Popkolumne, Folge 13

Warum „The Dirt“ eine Enttäuschung ist und wie ich das Social-Media-Gelaber über den Uploadfilter überlebe: Die Popwoche im Überblick


In seiner Popkolumne präsentiert Linus Volkmann High- und Lowlights der Woche. Welche Künstler, welche Hypes, welche Filme lohnen sich (nicht) – und was war sonst noch so los? Unglücksfolge 13. Mit Egon Forever, Eric Idle, Rammstein, Homo Punk History und ganz viel Glam-Metal rund um die Verfilmung von Mötley Crües „The Dirt“. Das alles noch kurz vor dem Uploadfilter („Incoming!“) hochgestellt. War knapp, Freunde!

 

Hinter die Kulissen des Musikexpress’… Egon Forever hat sich auch in diesen siebten Höllenkreis einst vorgewagt.
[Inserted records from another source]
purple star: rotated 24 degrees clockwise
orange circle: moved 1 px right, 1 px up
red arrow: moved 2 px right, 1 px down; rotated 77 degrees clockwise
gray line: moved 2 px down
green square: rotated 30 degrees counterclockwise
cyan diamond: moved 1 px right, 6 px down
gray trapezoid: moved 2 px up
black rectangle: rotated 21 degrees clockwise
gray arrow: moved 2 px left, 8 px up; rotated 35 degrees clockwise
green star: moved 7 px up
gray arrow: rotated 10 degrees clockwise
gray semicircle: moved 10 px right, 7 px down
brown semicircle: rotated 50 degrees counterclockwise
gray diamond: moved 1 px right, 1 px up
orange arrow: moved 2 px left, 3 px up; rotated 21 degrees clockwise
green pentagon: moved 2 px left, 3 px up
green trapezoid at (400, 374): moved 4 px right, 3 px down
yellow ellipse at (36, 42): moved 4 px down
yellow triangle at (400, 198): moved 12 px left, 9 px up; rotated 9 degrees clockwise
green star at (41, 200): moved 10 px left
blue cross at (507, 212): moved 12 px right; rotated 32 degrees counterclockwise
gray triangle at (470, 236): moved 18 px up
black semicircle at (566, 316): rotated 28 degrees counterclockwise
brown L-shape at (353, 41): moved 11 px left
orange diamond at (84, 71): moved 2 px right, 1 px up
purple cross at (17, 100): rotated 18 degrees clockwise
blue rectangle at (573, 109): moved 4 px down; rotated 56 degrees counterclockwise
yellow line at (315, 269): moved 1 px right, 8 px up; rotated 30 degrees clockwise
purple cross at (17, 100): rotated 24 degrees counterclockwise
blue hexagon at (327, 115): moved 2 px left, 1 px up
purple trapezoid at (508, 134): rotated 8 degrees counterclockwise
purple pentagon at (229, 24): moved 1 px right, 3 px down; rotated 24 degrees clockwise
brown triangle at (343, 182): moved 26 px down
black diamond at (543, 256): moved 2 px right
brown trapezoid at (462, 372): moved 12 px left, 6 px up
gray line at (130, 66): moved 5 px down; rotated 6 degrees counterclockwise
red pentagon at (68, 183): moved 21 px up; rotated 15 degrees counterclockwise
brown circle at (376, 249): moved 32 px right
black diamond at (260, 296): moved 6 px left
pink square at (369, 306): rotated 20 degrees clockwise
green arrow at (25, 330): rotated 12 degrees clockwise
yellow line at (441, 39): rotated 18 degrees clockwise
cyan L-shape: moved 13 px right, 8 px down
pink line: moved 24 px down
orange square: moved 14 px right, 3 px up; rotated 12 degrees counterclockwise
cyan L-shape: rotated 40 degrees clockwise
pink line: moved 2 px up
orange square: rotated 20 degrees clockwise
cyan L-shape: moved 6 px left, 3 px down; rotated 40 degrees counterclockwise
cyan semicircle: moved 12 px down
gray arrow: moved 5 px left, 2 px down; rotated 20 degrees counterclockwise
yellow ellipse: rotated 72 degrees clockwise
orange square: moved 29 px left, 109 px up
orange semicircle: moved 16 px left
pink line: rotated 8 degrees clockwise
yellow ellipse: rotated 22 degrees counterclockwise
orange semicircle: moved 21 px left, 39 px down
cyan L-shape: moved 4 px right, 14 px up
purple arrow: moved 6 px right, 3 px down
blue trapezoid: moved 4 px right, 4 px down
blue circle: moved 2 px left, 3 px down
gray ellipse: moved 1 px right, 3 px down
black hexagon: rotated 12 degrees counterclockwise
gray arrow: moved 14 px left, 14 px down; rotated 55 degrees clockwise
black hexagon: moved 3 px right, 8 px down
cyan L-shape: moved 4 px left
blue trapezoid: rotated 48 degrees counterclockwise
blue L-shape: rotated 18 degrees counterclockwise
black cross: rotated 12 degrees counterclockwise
LOGBUCH: KALENDERWOCHE 13/2019

„I komm direkt vom Schaffe!“ In dieser Woche endlich mal wieder André Lux getroffen. Der baden-württembergische Mastermind hinter der Strichmännchen-Cartoon-Reihe „Egon Forever“. Von der Gagdichte her hätte es nicht besser laufen können. Allerdings erzielen wir auch überraschende Einigkeit in der Frage, welche Thrash-Metal-Bands besser sind. Die deutschen oder die amerikanischen? Antwort: Die deutschen, denn sie besitzen keinen (Rest-)Groove, der von der stumpfen Härte ablenkt. Wenn Du das hier liest, Tom Angelripper von Sodom: Dein Lebenswerk ist mein Schloss!

THEMA DER WOCHE: Uploadfilter-Dämmerung

Wie viele Leute einem dieser Tage in die Timeline rauschen mit einer laut hupenden Meinung zu Artikel 13 beziehungsweise ein paar wenigen Zeilen zum wohl nun unumstößlichen Uploadfilter. Alle sind sich völlig sicher in ihren verkürzten Statements. Jeder weiß Bescheid, führt seine gerechte Empörung zu Markte. Ambivalente, ergebnisoffene und allgemein zurechnungsfähige Stimmen lese ich quasi keine. Das Internet wird in solchen Diskussionen mal wieder zum komplett dummen Unort. Und das Thema wird ja demnächst noch tausendfach größer…

Meine bescheidene Meinung: Man steht nicht auf der richtigen Seite, wenn man auf die Straße geht, um das Geschäftsmodell von YouTube und Google zu schützen. Ein Geschäftsmodell, das darauf fußt, mit dem Urheberrecht von nicht entlohnten Dritten Geld zu verdienen. Auf der anderen Seite der Medaille geiert die GEMA auf mehr Tantiemen. Mit Verlaub, da glaube ich ebenfalls nicht, dass etwaige Mehreinnahmen jemand anderem als Bohlen, Grönemeyer und Konsorten zufallen.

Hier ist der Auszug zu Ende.